In the above pipeline we have use DIETclassifier, which extracts entities and intents and outputs entities, intents and intent rankings as shown below.

{
    "intent": {"name": "greet", "confidence": 0.7800},
    "intent_ranking": [
        {
            "confidence": 0.7800,
            "name": "greet"
        },
        {
            "confidence": 0.1400,
            "name": "goodbye"
        },
        {
            "confidence": 0.0800,
            "name": "restaurant_search"
        }
    ],
    "entities": [{
        "end": 53,
        "entity": "time",
        "start": 48,
        "value": "2017-04-10T00:00:00.000+02:00",
        "confidence": 1.0,
        "extractor": "DIETClassifier"
    }]
}

Another Intent classifier used in the above pipeline is “FallbackClassifier”. When the DIETclassifier is unable to classify an intent with a confidence greater or equal than the threshold value, The FallbackClassifier classifies an input text message with the intent named “nlu_fallback“.  It can also predict the fallback intent in the case when the confidence scores of the two top ranked intents are closer than the the ambiguity_threshold. Like DIETClassifier it also outputs entities, intents and intent-ranking as shown below:

    {
        "intent": {"name": "nlu_fallback", "confidence": 0.7183846840434321},
        "intent_ranking": [
            {
                "confidence": 0.7183846840434321,
                "name": "nlu_fallback"
            },
            {
                "confidence": 0.28161531595656784,
                "name": "restaurant_search"
            }
        ],
        "entities": [{
            "end": 53,
            "entity": "time",
            "start": 48,
            "value": "2017-04-10T00:00:00.000+02:00",
            "confidence": 1.0,
            "extractor": "DIETClassifier"
        }]
    }

4. Entity Extractors

Entity extractors extract entities, such as person names or locations, from the text data. Even though DIET is capable of learning how to detect entities, we don’t necessarily recommend using it for every type of entity out there. For example, entities that follow a structured pattern, like phone numbers, don’t really need an algorithm to detect them.

As shown in above pipeline, we have used “EntitySynonymMapper” for entity extraction, It maps synonymous entity values to the same value. If the training data contains defined synonyms of tan entity, this component will make sure that detected entity values will be mapped to the same value. For example, if your training data contains the following examples having similar entities like United Kingdom and UK. This component will allow you to map the entities United Kingdom and UK to 'uk'. The entity extraction will return 'uk' even though the message contains United Kingdom.

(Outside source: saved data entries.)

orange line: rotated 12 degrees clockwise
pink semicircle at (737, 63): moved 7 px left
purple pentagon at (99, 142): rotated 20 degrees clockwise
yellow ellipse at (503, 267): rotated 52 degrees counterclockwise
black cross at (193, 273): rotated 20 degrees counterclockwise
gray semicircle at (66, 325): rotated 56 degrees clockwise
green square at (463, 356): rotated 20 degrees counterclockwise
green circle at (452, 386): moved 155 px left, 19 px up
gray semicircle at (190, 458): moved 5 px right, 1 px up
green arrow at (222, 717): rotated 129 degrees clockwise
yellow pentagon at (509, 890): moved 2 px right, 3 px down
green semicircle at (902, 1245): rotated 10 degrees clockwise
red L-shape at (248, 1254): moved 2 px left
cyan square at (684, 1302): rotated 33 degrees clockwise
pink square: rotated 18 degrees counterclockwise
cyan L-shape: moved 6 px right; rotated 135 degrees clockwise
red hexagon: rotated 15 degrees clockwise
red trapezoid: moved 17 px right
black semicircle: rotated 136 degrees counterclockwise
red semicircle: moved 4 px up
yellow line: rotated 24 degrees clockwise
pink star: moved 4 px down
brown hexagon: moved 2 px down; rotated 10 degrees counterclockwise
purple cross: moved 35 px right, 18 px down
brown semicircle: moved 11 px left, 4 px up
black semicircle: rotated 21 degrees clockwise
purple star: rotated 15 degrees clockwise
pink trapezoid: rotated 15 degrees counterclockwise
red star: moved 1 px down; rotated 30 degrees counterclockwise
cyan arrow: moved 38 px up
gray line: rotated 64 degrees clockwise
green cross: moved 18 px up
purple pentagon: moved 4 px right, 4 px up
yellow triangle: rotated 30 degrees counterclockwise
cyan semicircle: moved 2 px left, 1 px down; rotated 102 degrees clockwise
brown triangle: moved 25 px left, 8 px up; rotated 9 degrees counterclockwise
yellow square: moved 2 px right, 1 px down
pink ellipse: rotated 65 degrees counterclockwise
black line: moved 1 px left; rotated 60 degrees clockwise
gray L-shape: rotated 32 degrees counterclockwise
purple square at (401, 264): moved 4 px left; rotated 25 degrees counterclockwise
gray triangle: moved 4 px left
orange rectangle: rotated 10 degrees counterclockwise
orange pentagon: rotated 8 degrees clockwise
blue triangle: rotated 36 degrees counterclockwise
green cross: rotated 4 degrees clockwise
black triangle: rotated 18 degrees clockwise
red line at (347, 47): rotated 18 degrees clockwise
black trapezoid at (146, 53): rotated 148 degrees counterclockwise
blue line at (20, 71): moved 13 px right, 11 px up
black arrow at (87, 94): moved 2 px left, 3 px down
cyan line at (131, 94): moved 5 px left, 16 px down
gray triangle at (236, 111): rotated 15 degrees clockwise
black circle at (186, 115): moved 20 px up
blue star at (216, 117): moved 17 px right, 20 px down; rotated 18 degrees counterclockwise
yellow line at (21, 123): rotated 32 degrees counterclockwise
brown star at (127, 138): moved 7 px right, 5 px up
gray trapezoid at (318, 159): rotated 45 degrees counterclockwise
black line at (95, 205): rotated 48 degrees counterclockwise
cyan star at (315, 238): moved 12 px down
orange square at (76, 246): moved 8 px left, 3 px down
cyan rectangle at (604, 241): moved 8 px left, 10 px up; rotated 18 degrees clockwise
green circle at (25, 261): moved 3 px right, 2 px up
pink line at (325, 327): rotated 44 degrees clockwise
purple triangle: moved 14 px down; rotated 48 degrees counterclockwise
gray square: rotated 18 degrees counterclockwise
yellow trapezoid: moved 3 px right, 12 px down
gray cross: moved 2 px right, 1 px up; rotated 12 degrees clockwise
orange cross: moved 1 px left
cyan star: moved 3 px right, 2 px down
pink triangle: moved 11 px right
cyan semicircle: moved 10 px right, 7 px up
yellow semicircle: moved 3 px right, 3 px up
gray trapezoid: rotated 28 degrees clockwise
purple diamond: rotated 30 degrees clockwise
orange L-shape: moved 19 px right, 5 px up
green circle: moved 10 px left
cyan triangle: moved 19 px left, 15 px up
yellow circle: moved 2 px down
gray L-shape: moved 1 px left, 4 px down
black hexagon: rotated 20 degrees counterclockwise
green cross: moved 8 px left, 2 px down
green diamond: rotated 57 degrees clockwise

When this component changes an existing entity, it appends itself to the processor list of this entity.

5. Selectors

After the extraction of intents and entities, one may need to generate the response out of the given input text message, here comes the role of the selectors which predict a response from a set of predefined responses according to the confidence of the intents.

In the above pipeline we have used “ResponseSelector” component to return the response. It outputs a dictionary with the key as the retrieval intent of the response selector and value containing predicted responses, confidence and the response key under the retrieval intent.

Conclusion

In this blog post, we’ve reviewed the different types of components in Rasa NLU pipeline. It’s good to understand how components interact in the pipeline because it will help you decide which components are relevant to your model and to customise the pipeline accordingly.